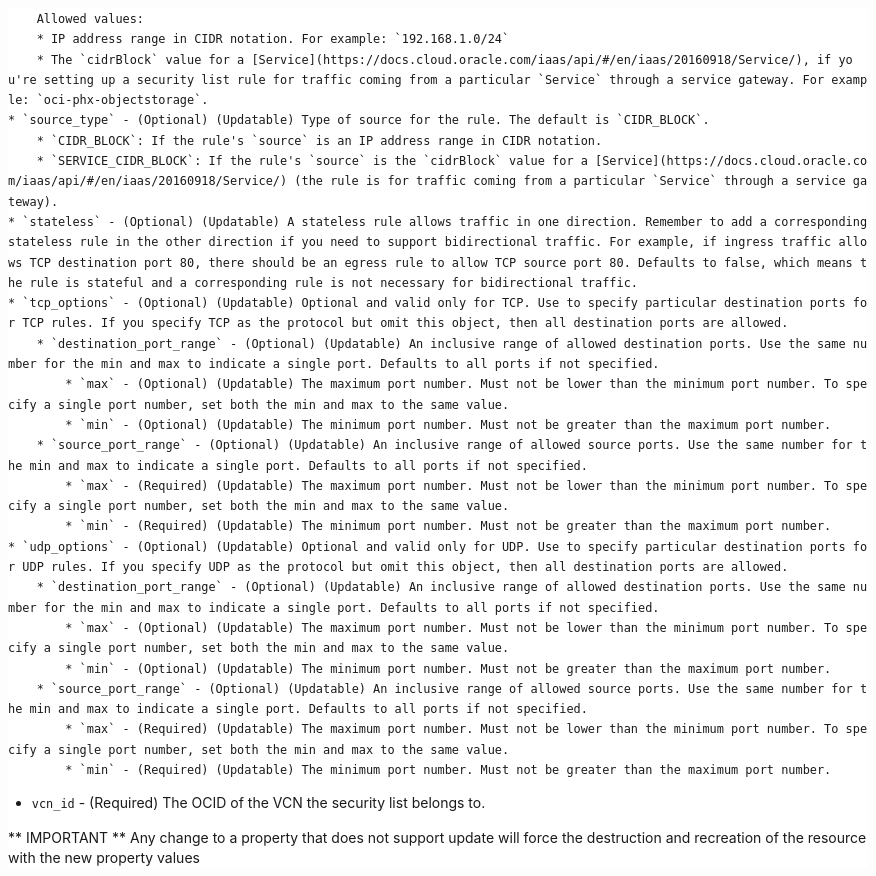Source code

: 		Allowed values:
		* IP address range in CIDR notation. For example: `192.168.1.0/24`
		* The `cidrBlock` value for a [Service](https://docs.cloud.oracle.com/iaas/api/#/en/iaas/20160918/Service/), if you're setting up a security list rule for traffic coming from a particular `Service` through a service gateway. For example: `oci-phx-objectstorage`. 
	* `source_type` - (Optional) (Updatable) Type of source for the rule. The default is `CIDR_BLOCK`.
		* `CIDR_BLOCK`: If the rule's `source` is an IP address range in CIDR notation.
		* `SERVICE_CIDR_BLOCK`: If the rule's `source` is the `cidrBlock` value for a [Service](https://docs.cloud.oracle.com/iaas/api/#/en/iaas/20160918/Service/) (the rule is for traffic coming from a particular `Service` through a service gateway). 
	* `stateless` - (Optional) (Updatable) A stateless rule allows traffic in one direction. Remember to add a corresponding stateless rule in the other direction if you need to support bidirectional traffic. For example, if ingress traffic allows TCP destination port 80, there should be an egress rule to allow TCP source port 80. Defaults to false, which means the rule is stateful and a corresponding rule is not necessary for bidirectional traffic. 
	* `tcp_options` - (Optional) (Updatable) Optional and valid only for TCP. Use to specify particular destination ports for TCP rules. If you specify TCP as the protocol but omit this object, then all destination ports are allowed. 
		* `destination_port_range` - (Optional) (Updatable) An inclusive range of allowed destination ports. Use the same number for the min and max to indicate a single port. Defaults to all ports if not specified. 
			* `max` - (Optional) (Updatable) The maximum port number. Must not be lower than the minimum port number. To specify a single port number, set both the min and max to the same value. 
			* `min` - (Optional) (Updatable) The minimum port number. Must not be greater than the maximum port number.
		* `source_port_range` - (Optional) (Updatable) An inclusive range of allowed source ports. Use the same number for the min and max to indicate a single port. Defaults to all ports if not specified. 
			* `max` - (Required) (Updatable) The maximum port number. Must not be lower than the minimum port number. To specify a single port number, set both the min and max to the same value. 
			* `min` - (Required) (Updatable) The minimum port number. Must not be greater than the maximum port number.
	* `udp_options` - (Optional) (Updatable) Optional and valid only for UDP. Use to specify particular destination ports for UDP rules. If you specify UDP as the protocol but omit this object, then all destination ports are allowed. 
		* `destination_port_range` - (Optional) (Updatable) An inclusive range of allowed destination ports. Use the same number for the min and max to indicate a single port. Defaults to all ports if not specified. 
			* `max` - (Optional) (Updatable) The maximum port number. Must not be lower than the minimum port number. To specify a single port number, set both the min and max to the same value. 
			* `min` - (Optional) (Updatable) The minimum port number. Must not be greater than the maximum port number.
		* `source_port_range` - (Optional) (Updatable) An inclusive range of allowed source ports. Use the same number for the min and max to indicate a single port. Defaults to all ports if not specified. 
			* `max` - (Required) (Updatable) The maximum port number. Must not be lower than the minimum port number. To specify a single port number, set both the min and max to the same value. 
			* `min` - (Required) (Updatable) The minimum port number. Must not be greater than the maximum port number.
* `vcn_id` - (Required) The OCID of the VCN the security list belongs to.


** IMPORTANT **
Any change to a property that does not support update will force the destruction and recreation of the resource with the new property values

____

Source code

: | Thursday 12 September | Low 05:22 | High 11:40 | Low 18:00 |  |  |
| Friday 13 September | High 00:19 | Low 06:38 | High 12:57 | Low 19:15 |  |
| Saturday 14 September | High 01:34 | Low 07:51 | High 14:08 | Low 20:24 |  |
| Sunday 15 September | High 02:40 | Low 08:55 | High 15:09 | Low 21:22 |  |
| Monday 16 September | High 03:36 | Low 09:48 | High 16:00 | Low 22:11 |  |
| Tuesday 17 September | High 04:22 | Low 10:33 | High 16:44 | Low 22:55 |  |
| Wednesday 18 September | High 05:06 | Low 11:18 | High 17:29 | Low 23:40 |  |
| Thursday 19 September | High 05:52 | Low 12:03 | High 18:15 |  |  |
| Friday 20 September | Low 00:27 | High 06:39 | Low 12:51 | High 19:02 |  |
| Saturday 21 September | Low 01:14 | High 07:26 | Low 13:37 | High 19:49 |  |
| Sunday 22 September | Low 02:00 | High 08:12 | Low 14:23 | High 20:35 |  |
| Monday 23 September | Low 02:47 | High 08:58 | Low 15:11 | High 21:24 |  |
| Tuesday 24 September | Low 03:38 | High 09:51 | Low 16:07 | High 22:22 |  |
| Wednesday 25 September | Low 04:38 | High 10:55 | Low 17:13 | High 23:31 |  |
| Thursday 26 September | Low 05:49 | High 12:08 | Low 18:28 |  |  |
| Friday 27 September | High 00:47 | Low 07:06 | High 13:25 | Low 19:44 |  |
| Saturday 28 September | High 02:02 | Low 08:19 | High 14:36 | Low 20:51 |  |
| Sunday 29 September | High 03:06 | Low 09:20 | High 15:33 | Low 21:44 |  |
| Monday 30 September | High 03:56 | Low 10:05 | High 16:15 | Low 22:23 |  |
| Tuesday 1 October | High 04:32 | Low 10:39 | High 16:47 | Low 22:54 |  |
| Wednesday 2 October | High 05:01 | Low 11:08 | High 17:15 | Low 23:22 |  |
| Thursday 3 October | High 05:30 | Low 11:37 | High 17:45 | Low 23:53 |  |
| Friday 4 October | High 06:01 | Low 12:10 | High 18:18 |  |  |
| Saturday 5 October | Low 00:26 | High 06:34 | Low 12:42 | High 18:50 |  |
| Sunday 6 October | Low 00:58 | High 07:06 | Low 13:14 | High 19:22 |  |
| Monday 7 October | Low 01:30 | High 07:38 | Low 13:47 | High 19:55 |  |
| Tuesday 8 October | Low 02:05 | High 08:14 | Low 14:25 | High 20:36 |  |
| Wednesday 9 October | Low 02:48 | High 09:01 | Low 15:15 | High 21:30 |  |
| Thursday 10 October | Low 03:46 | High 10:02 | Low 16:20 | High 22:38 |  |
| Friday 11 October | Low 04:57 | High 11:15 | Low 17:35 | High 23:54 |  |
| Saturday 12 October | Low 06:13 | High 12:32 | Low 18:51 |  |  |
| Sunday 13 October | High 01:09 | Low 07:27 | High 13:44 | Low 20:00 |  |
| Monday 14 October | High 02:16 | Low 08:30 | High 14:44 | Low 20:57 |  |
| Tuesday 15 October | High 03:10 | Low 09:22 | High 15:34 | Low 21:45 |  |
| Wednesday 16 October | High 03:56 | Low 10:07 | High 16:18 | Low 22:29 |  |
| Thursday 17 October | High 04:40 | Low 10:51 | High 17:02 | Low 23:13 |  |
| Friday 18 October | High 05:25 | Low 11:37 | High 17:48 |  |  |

____

## YOUR OBJECTIVE
Scan the lines above for "Thursday 26 September" and for "Friday 18 October". Repeat exactly the line holding each of them and every line in between.

## OUTPUT OF THE TASK
| Thursday 26 September | Low 05:49 | High 12:08 | Low 18:28 |  |  |
| Friday 27 September | High 00:47 | Low 07:06 | High 13:25 | Low 19:44 |  |
| Saturday 28 September | High 02:02 | Low 08:19 | High 14:36 | Low 20:51 |  |
| Sunday 29 September | High 03:06 | Low 09:20 | High 15:33 | Low 21:44 |  |
| Monday 30 September | High 03:56 | Low 10:05 | High 16:15 | Low 22:23 |  |
| Tuesday 1 October | High 04:32 | Low 10:39 | High 16:47 | Low 22:54 |  |
| Wednesday 2 October | High 05:01 | Low 11:08 | High 17:15 | Low 23:22 |  |
| Thursday 3 October | High 05:30 | Low 11:37 | High 17:45 | Low 23:53 |  |
| Friday 4 October | High 06:01 | Low 12:10 | High 18:18 |  |  |
| Saturday 5 October | Low 00:26 | High 06:34 | Low 12:42 | High 18:50 |  |
| Sunday 6 October | Low 00:58 | High 07:06 | Low 13:14 | High 19:22 |  |
| Monday 7 October | Low 01:30 | High 07:38 | Low 13:47 | High 19:55 |  |
| Tuesday 8 October | Low 02:05 | High 08:14 | Low 14:25 | High 20:36 |  |
| Wednesday 9 October | Low 02:48 | High 09:01 | Low 15:15 | High 21:30 |  |
| Thursday 10 October | Low 03:46 | High 10:02 | Low 16:20 | High 22:38 |  |
| Friday 11 October | Low 04:57 | High 11:15 | Low 17:35 | High 23:54 |  |
| Saturday 12 October | Low 06:13 | High 12:32 | Low 18:51 |  |  |
| Sunday 13 October | High 01:09 | Low 07:27 | High 13:44 | Low 20:00 |  |
| Monday 14 October | High 02:16 | Low 08:30 | High 14:44 | Low 20:57 |  |
| Tuesday 15 October | High 03:10 | Low 09:22 | High 15:34 | Low 21:45 |  |
| Wednesday 16 October | High 03:56 | Low 10:07 | High 16:18 | Low 22:29 |  |
| Thursday 17 October | High 04:40 | Low 10:51 | High 17:02 | Low 23:13 |  |
| Friday 18 October | High 05:25 | Low 11:37 | High 17:48 |  |  |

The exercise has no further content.